##### DOCUMENT SEGMENT

Sleep Disorders Training Course
Thursday 23 January 2025 – Virtual (Microsoft Teams)
Psychiatrists and psychiatric patients are increasingly
recognising that good sleep is essential to good
mental health. In the past, poor sleep was seen as
a symptom of mental illness but as we come to
understand the relationship between these conditions
we have learned that the relationship is much more
complex and that poor sleep is a significant risk factor
for psychiatric illness. This means that the recognition
and treatment of sleep disorders may present novel
ways of improving psychiatric outcomes. It is also
important to be aware of the impact that psychiatric
treatments may have on a patient’s sleep, for better
or worse. Sleep medicine is a rapidly evolving field,
and the diagnostics and treatment of sleep disorders
is increasingly moving out of specialist sleep clinics
into other spheres of medicine such as primary care
and psychiatry.
By attending this course, you will learn about
the range of sleep disorders you may encounter in
clinical practice, and will learn how to recognise,
investigate and treat these disorders. You will be
given practical tools to incorporate aspects of
sleep medicine into your routine clinical work and
provide effective and holistic treatments for your patients.

##########

## [WHAT THE TASK REQUIRES]
Quote the sleep disorders course description in full, with every word and line unchanged. The entries that come next are separate material with no connection to the course description.

##### SOURCE INFORMATION

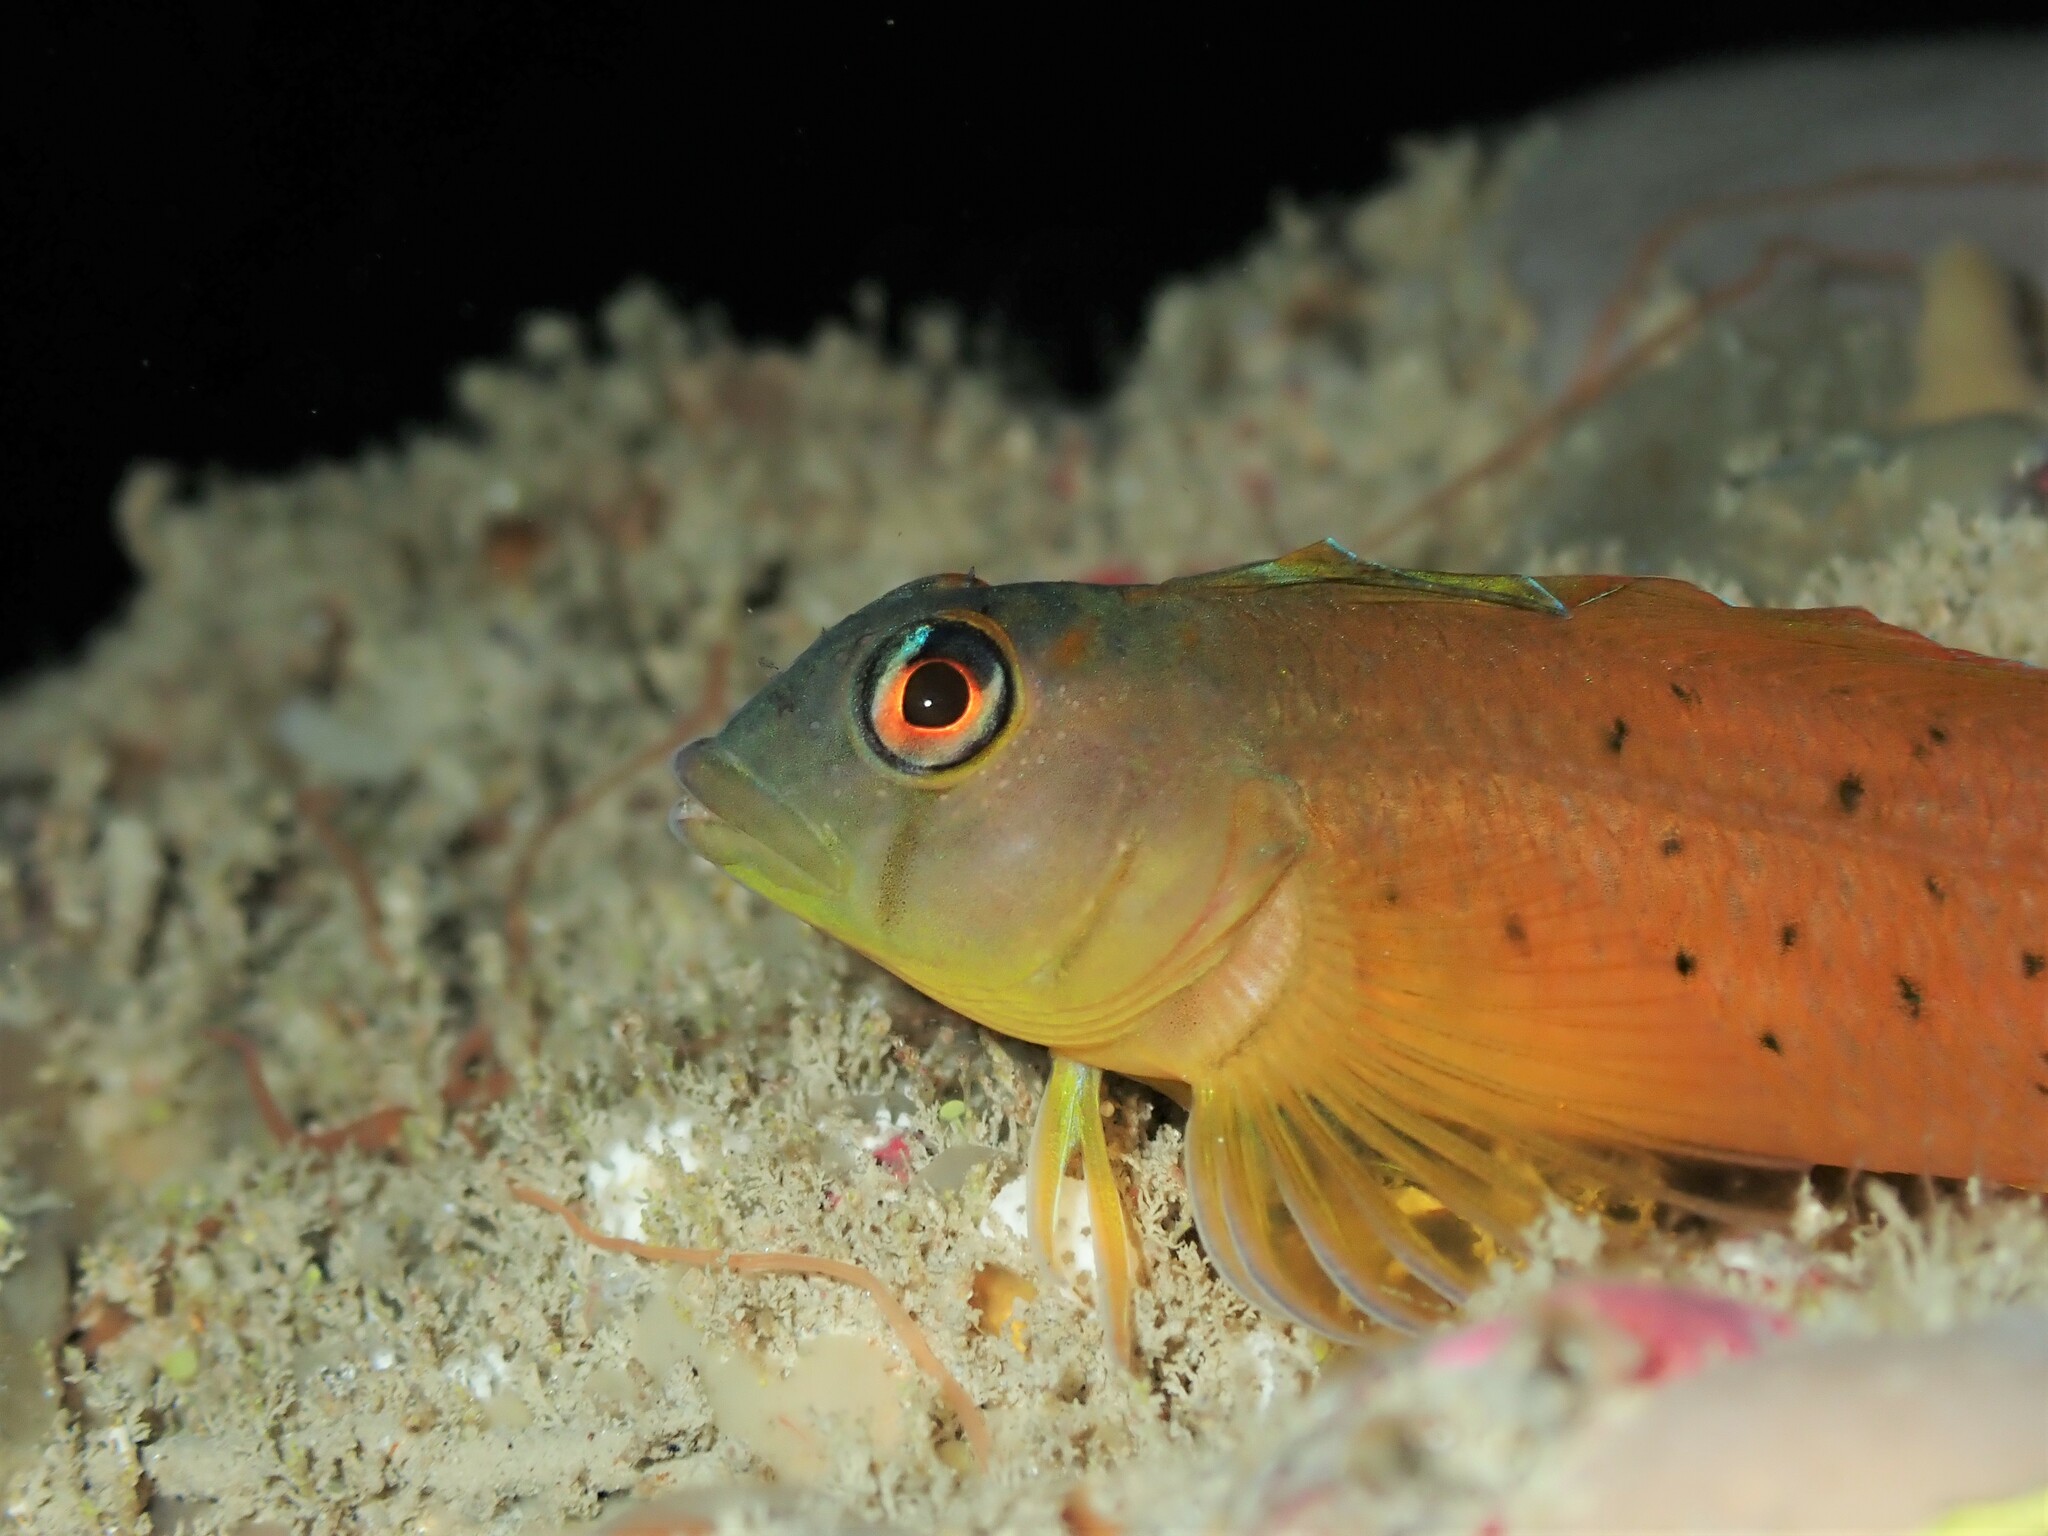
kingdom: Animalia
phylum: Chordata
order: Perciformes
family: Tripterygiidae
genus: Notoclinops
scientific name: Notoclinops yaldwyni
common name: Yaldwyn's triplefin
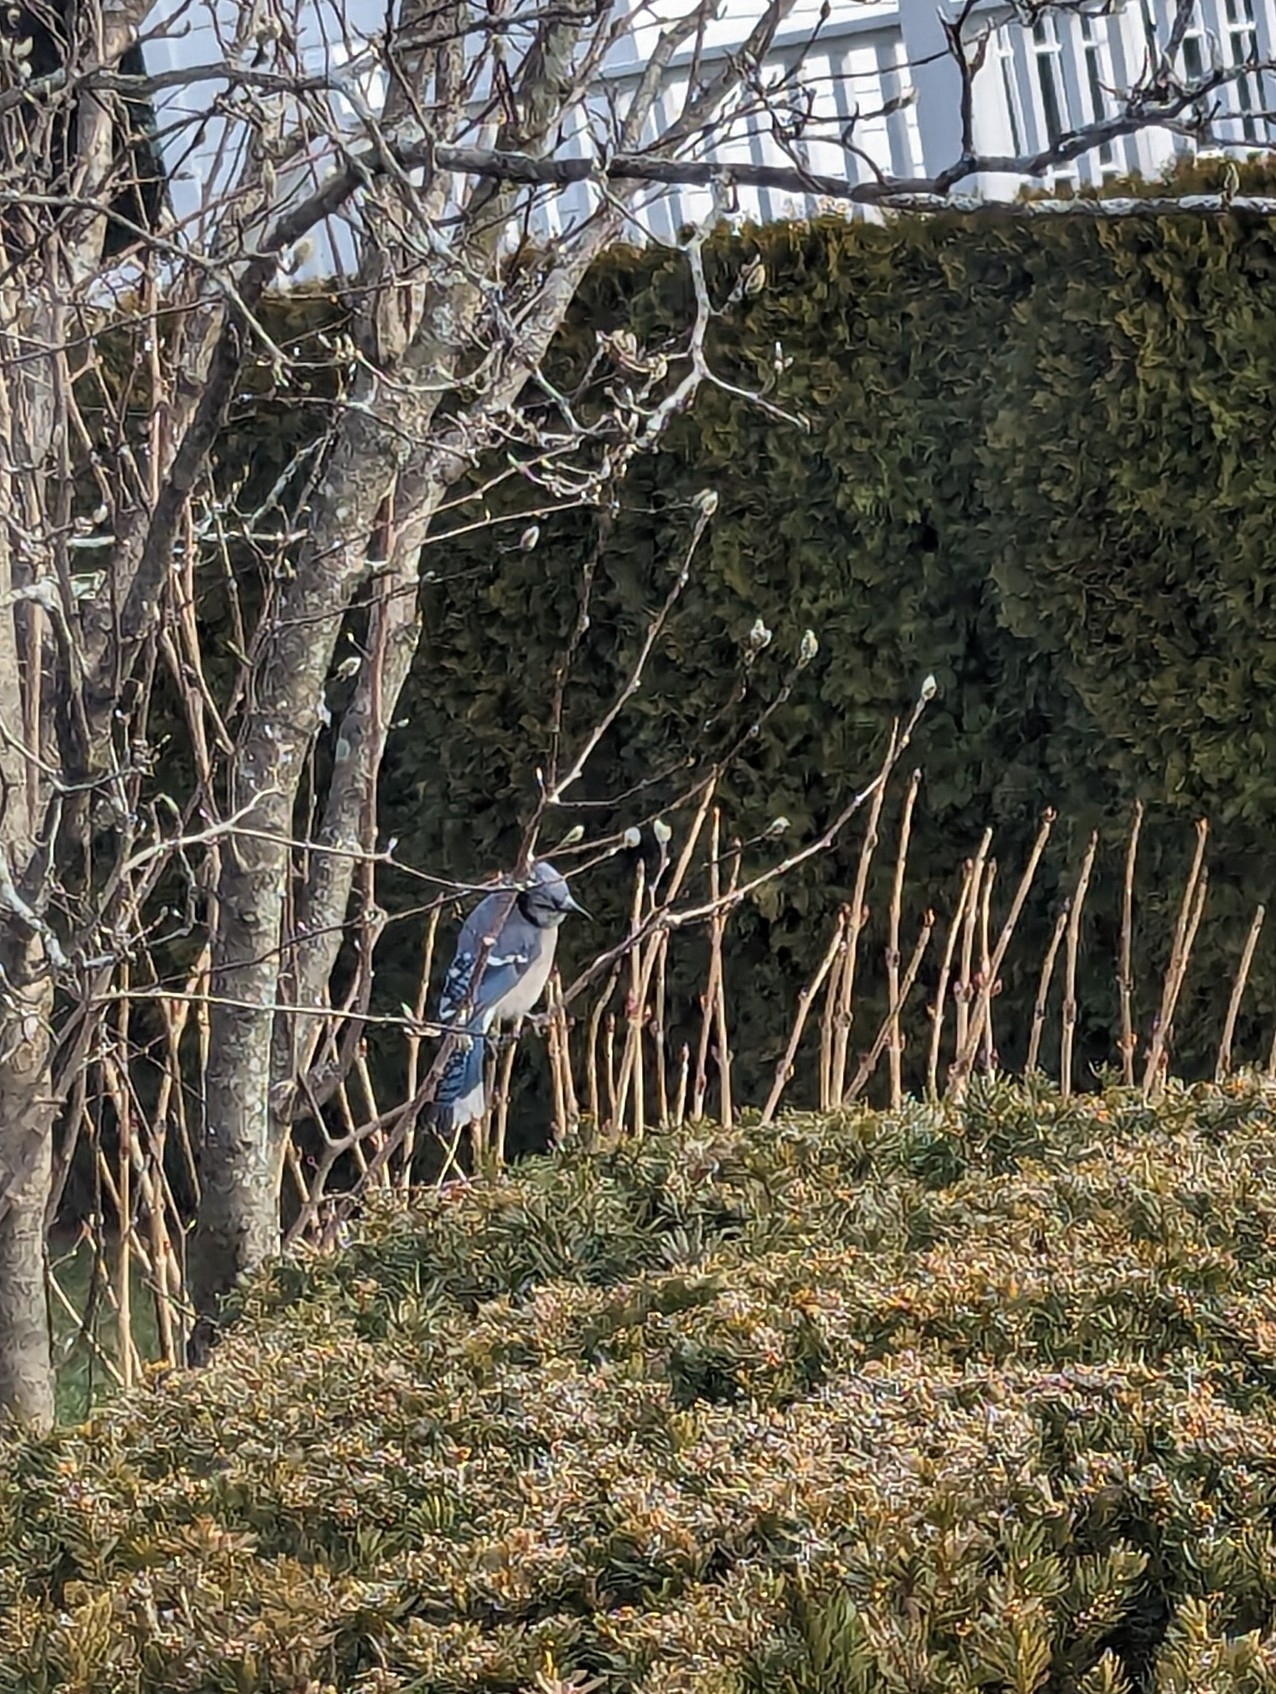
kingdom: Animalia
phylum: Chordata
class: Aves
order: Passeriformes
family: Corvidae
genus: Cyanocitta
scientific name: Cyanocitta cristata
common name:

##########

## [ANSWER TO THIS TASK]
Sleep Disorders Training Course
Thursday 23 January 2025 – Virtual (Microsoft Teams)
Psychiatrists and psychiatric patients are increasingly
recognising that good sleep is essential to good
mental health. In the past, poor sleep was seen as
a symptom of mental illness but as we come to
understand the relationship between these conditions
we have learned that the relationship is much more
complex and that poor sleep is a significant risk factor
for psychiatric illness. This means that the recognition
and treatment of sleep disorders may present novel
ways of improving psychiatric outcomes. It is also
important to be aware of the impact that psychiatric
treatments may have on a patient’s sleep, for better
or worse. Sleep medicine is a rapidly evolving field,
and the diagnostics and treatment of sleep disorders
is increasingly moving out of specialist sleep clinics
into other spheres of medicine such as primary care
and psychiatry.
By attending this course, you will learn about
the range of sleep disorders you may encounter in
clinical practice, and will learn how to recognise,
investigate and treat these disorders. You will be
given practical tools to incorporate aspects of
sleep medicine into your routine clinical work and
provide effective and holistic treatments for your patients.